[[ Information given, beginning ]]

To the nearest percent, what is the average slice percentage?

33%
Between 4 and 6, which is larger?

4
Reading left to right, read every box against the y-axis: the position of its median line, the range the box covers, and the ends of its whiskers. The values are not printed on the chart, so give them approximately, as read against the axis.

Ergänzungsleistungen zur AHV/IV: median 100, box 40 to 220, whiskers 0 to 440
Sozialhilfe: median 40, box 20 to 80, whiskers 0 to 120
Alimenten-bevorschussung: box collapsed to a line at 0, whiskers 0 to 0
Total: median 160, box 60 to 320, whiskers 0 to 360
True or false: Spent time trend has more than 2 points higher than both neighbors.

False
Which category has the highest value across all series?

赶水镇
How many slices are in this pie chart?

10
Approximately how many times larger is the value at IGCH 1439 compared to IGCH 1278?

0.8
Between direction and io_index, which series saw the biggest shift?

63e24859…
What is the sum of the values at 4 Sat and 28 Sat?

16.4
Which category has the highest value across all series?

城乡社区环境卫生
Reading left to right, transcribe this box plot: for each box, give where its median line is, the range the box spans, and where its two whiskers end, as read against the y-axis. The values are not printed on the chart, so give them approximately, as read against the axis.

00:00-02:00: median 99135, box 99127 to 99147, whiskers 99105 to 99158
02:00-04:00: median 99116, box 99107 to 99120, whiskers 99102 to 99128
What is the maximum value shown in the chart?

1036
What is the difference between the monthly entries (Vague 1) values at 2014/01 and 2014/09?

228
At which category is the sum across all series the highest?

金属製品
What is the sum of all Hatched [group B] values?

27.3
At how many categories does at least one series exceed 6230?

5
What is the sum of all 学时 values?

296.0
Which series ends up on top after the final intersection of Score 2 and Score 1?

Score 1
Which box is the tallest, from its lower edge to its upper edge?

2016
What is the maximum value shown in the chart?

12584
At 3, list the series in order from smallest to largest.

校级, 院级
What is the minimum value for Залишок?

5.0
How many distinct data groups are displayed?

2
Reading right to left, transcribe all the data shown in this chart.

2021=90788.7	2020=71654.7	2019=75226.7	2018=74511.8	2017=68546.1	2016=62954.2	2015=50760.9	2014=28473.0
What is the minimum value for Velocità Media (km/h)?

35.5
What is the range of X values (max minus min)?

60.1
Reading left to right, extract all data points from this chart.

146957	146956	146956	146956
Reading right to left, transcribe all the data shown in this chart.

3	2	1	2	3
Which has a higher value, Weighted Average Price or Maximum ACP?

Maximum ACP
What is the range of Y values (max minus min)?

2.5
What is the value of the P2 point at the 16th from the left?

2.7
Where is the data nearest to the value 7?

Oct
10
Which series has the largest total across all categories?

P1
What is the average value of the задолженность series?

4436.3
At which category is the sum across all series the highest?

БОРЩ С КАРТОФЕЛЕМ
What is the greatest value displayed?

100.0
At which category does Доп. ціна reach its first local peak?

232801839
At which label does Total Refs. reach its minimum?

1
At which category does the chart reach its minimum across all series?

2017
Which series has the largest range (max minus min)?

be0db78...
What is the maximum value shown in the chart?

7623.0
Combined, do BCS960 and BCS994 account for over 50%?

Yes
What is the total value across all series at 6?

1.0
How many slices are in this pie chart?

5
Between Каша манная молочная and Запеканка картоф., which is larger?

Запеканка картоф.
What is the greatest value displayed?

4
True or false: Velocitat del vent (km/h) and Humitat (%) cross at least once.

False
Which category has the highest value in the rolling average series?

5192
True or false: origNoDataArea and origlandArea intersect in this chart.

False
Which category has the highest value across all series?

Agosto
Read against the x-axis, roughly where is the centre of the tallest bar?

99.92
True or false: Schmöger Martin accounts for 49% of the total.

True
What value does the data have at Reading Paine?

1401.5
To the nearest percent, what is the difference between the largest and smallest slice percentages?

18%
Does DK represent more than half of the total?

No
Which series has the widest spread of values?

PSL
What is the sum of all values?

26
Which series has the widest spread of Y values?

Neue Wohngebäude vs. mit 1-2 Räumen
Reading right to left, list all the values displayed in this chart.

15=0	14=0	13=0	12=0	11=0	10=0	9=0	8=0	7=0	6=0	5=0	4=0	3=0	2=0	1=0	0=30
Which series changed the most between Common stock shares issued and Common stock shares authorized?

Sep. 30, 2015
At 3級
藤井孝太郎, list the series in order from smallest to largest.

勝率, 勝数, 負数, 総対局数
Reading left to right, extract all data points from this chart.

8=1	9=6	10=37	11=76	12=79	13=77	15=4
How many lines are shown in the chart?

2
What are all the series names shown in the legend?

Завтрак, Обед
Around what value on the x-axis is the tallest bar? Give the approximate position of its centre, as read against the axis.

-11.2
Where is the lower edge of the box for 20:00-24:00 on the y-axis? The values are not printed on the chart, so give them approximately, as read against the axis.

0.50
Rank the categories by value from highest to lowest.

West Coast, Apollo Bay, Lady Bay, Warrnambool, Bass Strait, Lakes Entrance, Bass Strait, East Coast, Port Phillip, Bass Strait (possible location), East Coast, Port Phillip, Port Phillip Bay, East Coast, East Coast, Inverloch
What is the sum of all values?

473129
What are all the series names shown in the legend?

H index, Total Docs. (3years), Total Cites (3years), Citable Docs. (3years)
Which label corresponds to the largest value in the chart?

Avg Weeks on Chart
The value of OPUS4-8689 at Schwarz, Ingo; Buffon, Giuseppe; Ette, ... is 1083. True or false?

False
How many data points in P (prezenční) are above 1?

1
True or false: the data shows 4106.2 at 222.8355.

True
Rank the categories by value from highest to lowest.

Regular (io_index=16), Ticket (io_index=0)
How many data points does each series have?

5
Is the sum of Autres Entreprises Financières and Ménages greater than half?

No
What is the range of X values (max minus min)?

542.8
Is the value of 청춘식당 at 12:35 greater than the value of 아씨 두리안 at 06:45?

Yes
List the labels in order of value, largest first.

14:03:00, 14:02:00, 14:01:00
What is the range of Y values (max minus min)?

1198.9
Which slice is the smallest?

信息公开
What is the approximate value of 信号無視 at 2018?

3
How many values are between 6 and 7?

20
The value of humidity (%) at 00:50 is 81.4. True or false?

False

[[ Information given, end ]]

### Prompt
Write out every line of the records above as a JSON list of strings, one string per line, leaving out the blank lines.

### Exercise result
[
  "To the nearest percent, what is the average slice percentage?",
  "33%",
  "Between 4 and 6, which is larger?",
  "4",
  "Reading left to right, read every box against the y-axis: the position of its median line, the range the box covers, and the ends of its whiskers. The values are not printed on the chart, so give them approximately, as read against the axis.",
  "Ergänzungsleistungen zur AHV/IV: median 100, box 40 to 220, whiskers 0 to 440",
  "Sozialhilfe: median 40, box 20 to 80, whiskers 0 to 120",
  "Alimenten-bevorschussung: box collapsed to a line at 0, whiskers 0 to 0",
  "Total: median 160, box 60 to 320, whiskers 0 to 360",
  "True or false: Spent time trend has more than 2 points higher than both neighbors.",
  "False",
  "Which category has the highest value across all series?",
  "赶水镇",
  "How many slices are in this pie chart?",
  "10",
  "Approximately how many times larger is the value at IGCH 1439 compared to IGCH 1278?",
  "0.8",
  "Between direction and io_index, which series saw the biggest shift?",
  "63e24859…",
  "What is the sum of the values at 4 Sat and 28 Sat?",
  "16.4",
  "Which category has the highest value across all series?",
  "城乡社区环境卫生",
  "Reading left to right, transcribe this box plot: for each box, give where its median line is, the range the box spans, and where its two whiskers end, as read against the y-axis. The values are not printed on the chart, so give them approximately, as read against the axis.",
  "00:00-02:00: median 99135, box 99127 to 99147, whiskers 99105 to 99158",
  "02:00-04:00: median 99116, box 99107 to 99120, whiskers 99102 to 99128",
  "What is the maximum value shown in the chart?",
  "1036",
  "What is the difference between the monthly entries (Vague 1) values at 2014/01 and 2014/09?",
  "228",
  "At which category is the sum across all series the highest?",
  "金属製品",
  "What is the sum of all Hatched [group B] values?",
  "27.3",
  "At how many categories does at least one series exceed 6230?",
  "5",
  "What is the sum of all 学时 values?",
  "296.0",
  "Which series ends up on top after the final intersection of Score 2 and Score 1?",
  "Score 1",
  "Which box is the tallest, from its lower edge to its upper edge?",
  "2016",
  "What is the maximum value shown in the chart?",
  "12584",
  "At 3, list the series in order from smallest to largest.",
  "校级, 院级",
  "What is the minimum value for Залишок?",
  "5.0",
  "How many distinct data groups are displayed?",
  "2",
  "Reading right to left, transcribe all the data shown in this chart.",
  "2021=90788.7\t2020=71654.7\t2019=75226.7\t2018=74511.8\t2017=68546.1\t2016=62954.2\t2015=50760.9\t2014=28473.0",
  "What is the minimum value for Velocità Media (km/h)?",
  "35.5",
  "What is the range of X values (max minus min)?",
  "60.1",
  "Reading left to right, extract all data points from this chart.",
  "146957\t146956\t146956\t146956",
  "Reading right to left, transcribe all the data shown in this chart.",
  "3\t2\t1\t2\t3",
  "Which has a higher value, Weighted Average Price or Maximum ACP?",
  "Maximum ACP",
  "What is the range of Y values (max minus min)?",
  "2.5",
  "What is the value of the P2 point at the 16th from the left?",
  "2.7",
  "Where is the data nearest to the value 7?",
  "Oct",
  "10",
  "Which series has the largest total across all categories?",
  "P1",
  "What is the average value of the задолженность series?",
  "4436.3",
  "At which category is the sum across all series the highest?",
  "БОРЩ С КАРТОФЕЛЕМ",
  "What is the greatest value displayed?",
  "100.0",
  "At which category does Доп. ціна reach its first local peak?",
  "232801839",
  "At which label does Total Refs. reach its minimum?",
  "1",
  "At which category does the chart reach its minimum across all series?",
  "2017",
  "Which series has the largest range (max minus min)?",
  "be0db78...",
  "What is the maximum value shown in the chart?",
  "7623.0",
  "Combined, do BCS960 and BCS994 account for over 50%?",
  "Yes",
  "What is the total value across all series at 6?",
  "1.0",
  "How many slices are in this pie chart?",
  "5",
  "Between Каша манная молочная and Запеканка картоф., which is larger?",
  "Запеканка картоф.",
  "What is the greatest value displayed?",
  "4",
  "True or false: Velocitat del vent (km/h) and Humitat (%) cross at least once.",
  "False",
  "Which category has the highest value in the rolling average series?",
  "5192",
  "True or false: origNoDataArea and origlandArea intersect in this chart.",
  "False",
  "Which category has the highest value across all series?",
  "Agosto",
  "Read against the x-axis, roughly where is the centre of the tallest bar?",
  "99.92",
  "True or false: Schmöger Martin accounts for 49% of the total.",
  "True",
  "What value does the data have at Reading Paine?",
  "1401.5",
  "To the nearest percent, what is the difference between the largest and smallest slice percentages?",
  "18%",
  "Does DK represent more than half of the total?",
  "No",
  "Which series has the widest spread of values?",
  "PSL",
  "What is the sum of all values?",
  "26",
  "Which series has the widest spread of Y values?",
  "Neue Wohngebäude vs. mit 1-2 Räumen",
  "Reading right to left, list all the values displayed in this chart.",
  "15=0\t14=0\t13=0\t12=0\t11=0\t10=0\t9=0\t8=0\t7=0\t6=0\t5=0\t4=0\t3=0\t2=0\t1=0\t0=30",
  "Which series changed the most between Common stock shares issued and Common stock shares authorized?",
  "Sep. 30, 2015",
  "At 3級",
  "藤井孝太郎, list the series in order from smallest to largest.",
  "勝率, 勝数, 負数, 総対局数",
  "Reading left to right, extract all data points from this chart.",
  "8=1\t9=6\t10=37\t11=76\t12=79\t13=77\t15=4",
  "How many lines are shown in the chart?",
  "2",
  "What are all the series names shown in the legend?",
  "Завтрак, Обед",
  "Around what value on the x-axis is the tallest bar? Give the approximate position of its centre, as read against the axis.",
  "-11.2",
  "Where is the lower edge of the box for 20:00-24:00 on the y-axis? The values are not printed on the chart, so give them approximately, as read against the axis.",
  "0.50",
  "Rank the categories by value from highest to lowest.",
  "West Coast, Apollo Bay, Lady Bay, Warrnambool, Bass Strait, Lakes Entrance, Bass Strait, East Coast, Port Phillip, Bass Strait (possible location), East Coast, Port Phillip, Port Phillip Bay, East Coast, East Coast, Inverloch",
  "What is the sum of all values?",
  "473129",
  "What are all the series names shown in the legend?",
  "H index, Total Docs. (3years), Total Cites (3years), Citable Docs. (3years)",
  "Which label corresponds to the largest value in the chart?",
  "Avg Weeks on Chart",
  "The value of OPUS4-8689 at Schwarz, Ingo; Buffon, Giuseppe; Ette, ... is 1083. True or false?",
  "False",
  "How many data points in P (prezenční) are above 1?",
  "1",
  "True or false: the data shows 4106.2 at 222.8355.",
  "True",
  "Rank the categories by value from highest to lowest.",
  "Regular (io_index=16), Ticket (io_index=0)",
  "How many data points does each series have?",
  "5",
  "Is the sum of Autres Entreprises Financières and Ménages greater than half?",
  "No",
  "What is the range of X values (max minus min)?",
  "542.8",
  "Is the value of 청춘식당 at 12:35 greater than the value of 아씨 두리안 at 06:45?",
  "Yes",
  "List the labels in order of value, largest first.",
  "14:03:00, 14:02:00, 14:01:00",
  "What is the range of Y values (max minus min)?",
  "1198.9",
  "Which slice is the smallest?",
  "信息公开",
  "What is the approximate value of 信号無視 at 2018?",
  "3",
  "How many values are between 6 and 7?",
  "20",
  "The value of humidity (%) at 00:50 is 81.4. True or false?",
  "False"
]